只不过一会儿,季岭又恢复了往日的面瘫,在黑暗中找手机。拿起一看,五点五十六,便挣扎着爬起来,吃饭上学。
在镜子前,他偶然停留,自然的转头,撩起刘海,看着镜子前这个漂亮男孩的漂亮眉眼,漂亮口鼻,漂亮的脸型。
好看啊,好看啊。
想着,季岭突然甩手给了镜子一拳,玻璃应声破裂,划破了手的第三关节,留下出血的伤口,看这镜子里破碎扭曲的面容,他咧出一个有点恐怖的笑容。
季岭很满意,打开水龙头,就着哗哗作响的水流,把手洗干净。
家里阿姨会换,也应该轻车熟路的了,早不是第一次换镜子了。
季岭时好时坏,患了疯病一样精神错乱。
伤口还在渗血,他抓起书包下了楼。
季岭坐在第三排靠窗,夏天冬天都有阳光,都很刺眼,他烦强光,不过,这又能怎样呢?
正是美好的初夏,阳光正好,微风正好,可爱的是嫩绿的小芽小叶,漂亮的是五彩斑斓的小花小朵。正是最好的年纪,都在改变,都在成长。刚刚开始,还有的是时间。
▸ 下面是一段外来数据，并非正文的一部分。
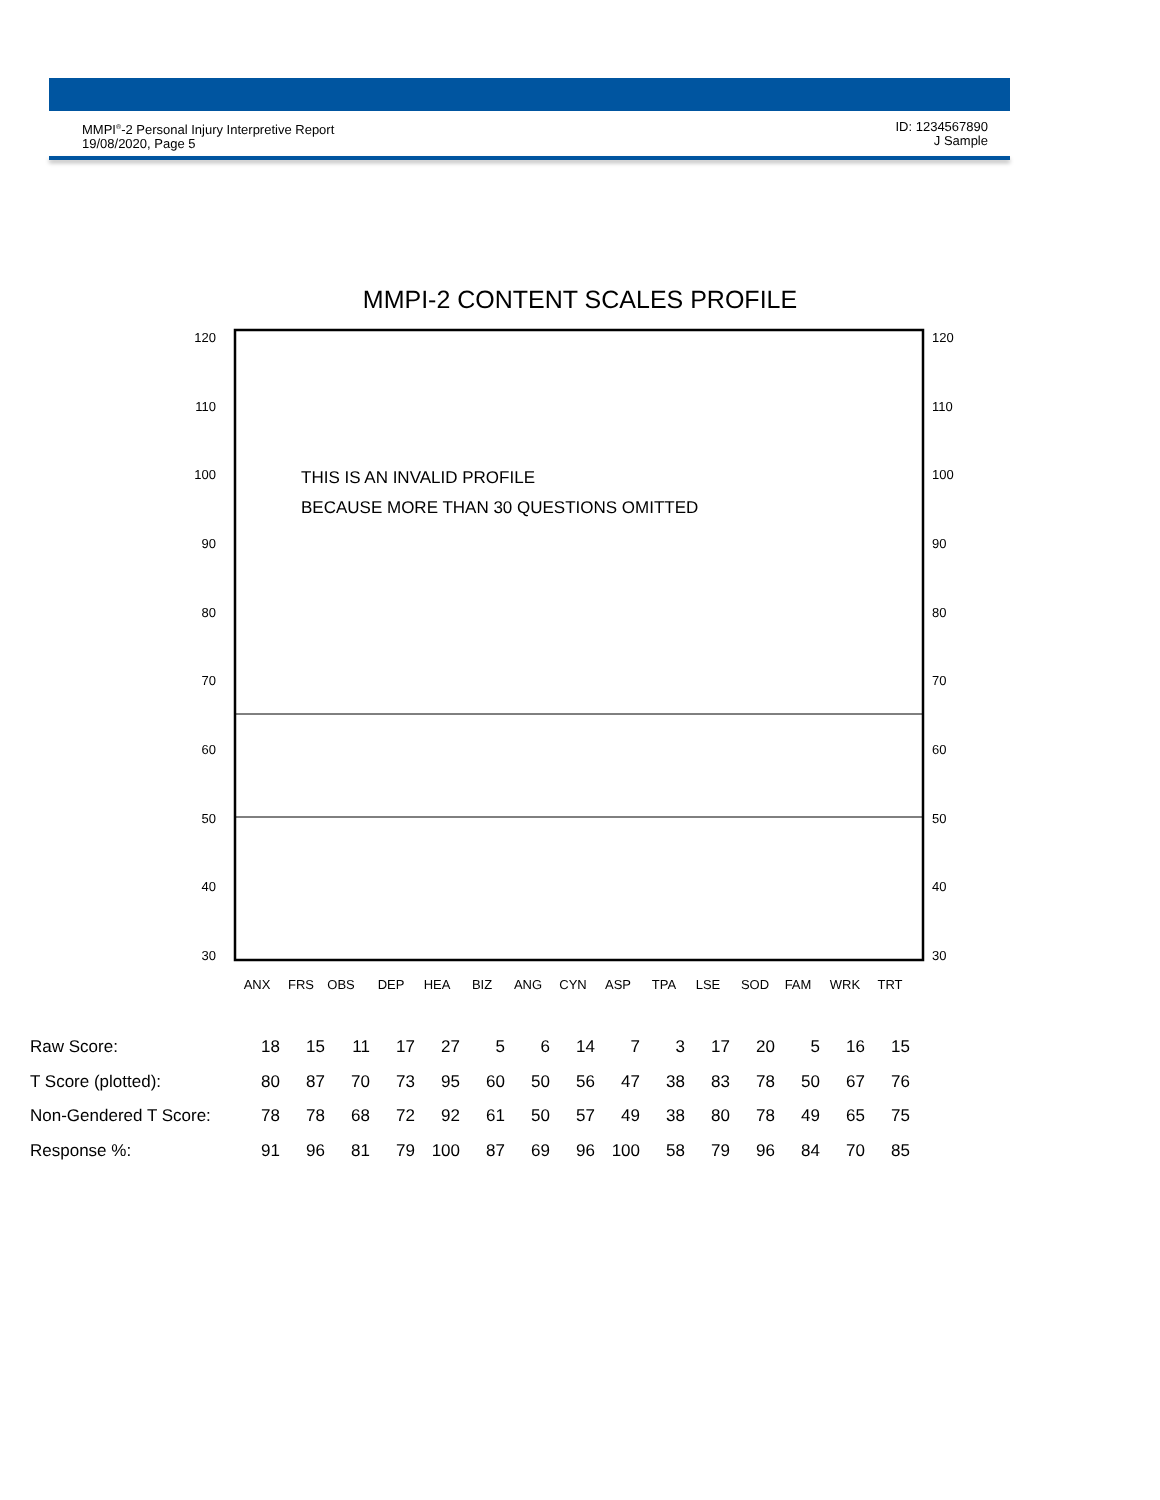MMPI<sup>®</sup>-2 Personal Injury Interpretive Report
19/08/2020, Page 5
ID: 1234567890
J Sample
MMPI-2 CONTENT SCALES PROFILE
120
110
100
90
80
70
60
50
40
30
120
110
100
90
80
70
60
50
40
30
THIS IS AN INVALID PROFILE
BECAUSE MORE THAN 30 QUESTIONS OMITTED
ANX
FRS
OBS
DEP
HEA
BIZ
ANG
CYN
ASP
TPA
LSE
SOD
FAM
WRK
TRT
| Raw Score: | 18 | 15 | 11 | 17 | 27 | 5 | 6 | 14 | 7 | 3 | 17 | 20 | 5 | 16 | 15 |
| T Score (plotted): | 80 | 87 | 70 | 73 | 95 | 60 | 50 | 56 | 47 | 38 | 83 | 78 | 50 | 67 | 76 |
| Non-Gendered T Score: | 78 | 78 | 68 | 72 | 92 | 61 | 50 | 57 | 49 | 38 | 80 | 78 | 49 | 65 | 75 |
| Response %: | 91 | 96 | 81 | 79 | 100 | 87 | 69 | 96 | 100 | 58 | 79 | 96 | 84 | 70 | 85 |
同学在讨论什么东西,他听到了,但是忘了,反正讨论什么都和他没关系,记住又有什么意义?他刘海长了,有点扎眼睛,不太爱抬头往上看,往前看,就自己低个脑袋蜷缩起来。
像一只受尽欺负的小兽,被排挤出族群,自生自灭。
同学好像在欢呼鼓掌,刚刚好像有人说了什么,季岭迟钝的伸出手,拍了几下,掌声倒停了,他看讲台有一老一少,对,那个穿裙子的女人是他班主任来着。那个年轻的是谁,管他呢,头发扎眼睛了,季岭便收回目光发呆。
楼下有一辆白车和一辆吉普车在努力的错开对方,白车开的像乌龟一样慢,小心地不蹭到黑车。